Some women - more than men - begin homosexual erotica at a late age...

It's not massive, but yes. We have lived in the era when we were born heterosexual by decree. In our youth, discovering your lesbian sexual desire was a titanic task. Many who began a heterosexual relationship consider, with the passage of time, that their sexual life is much more satisfactory with another woman, whose activity and discovery implies a hitherto unknown satisfaction.

When they become widows, in many cases they are freed. When they become widowed, they often feel helpless and their quality of life drops...

He who first has a burden is freed. The one who feels helpless is the one who was previously protected. This indicates the inequality that existed in the relationship: she was overloaded, physically and emotionally, taking care of family happiness. They, the older women, express their self-perceived poor health: “I feel exhausted”, “everything hurts”, “I am very tired”, “I can't take it anymore”.

To what extent are social relationships important at this stage of life?

Everything related to social ties and relationships is essential. Women have been able to create bonds, maintain them, we remember birthdays, we celebrate, we take care of ourselves... As we get older we tend to have more networks and friends, it is a crucial capital we have. Social, neighborhood, community, and political participation is very important and, in fact, voluntary work is sustained thanks to the support of older women. And in times of crisis, networks come to our aid.

He recommends not hiding your age, saying it with pride, showing it with gray hair and wrinkles without complexes... If we need to cover the signs of aging, should we reflect?

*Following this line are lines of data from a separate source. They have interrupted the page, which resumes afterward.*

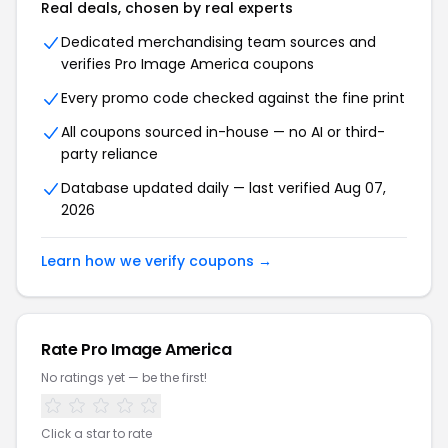
Real deals, chosen by real experts
Dedicated merchandising team sources and
verifies Pro Image America coupons
Every promo code checked against the fine print
All coupons sourced in-house — no AI or third-
party reliance
Database updated daily — last verified Aug 07,
2026
Learn how we verify coupons →
Rate Pro Image America
No ratings yet — be the first!
Click a star to rate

Yes, some images are pathetic, seeing the sacrifice, torture and ruin that all this entails. I think that in the enormous business that is women's bodies, this is the crudest part of the issue, how women show so little affection for our bodies, by social mandate. In the cities you will still see the number of beauty centers there are, with advertisements for treatments that are outrageous. The ideal of beauty is perverse, and has two components, youth and thinness. An education towards the body and health, not towards beauty, would be needed. Now this is changing, in the gym there are many women who exercise for health reasons. On the street I see women who continue to wear impossible shoes, but there are also others who claim beauty in footwear that allows them to live in a more dignified way.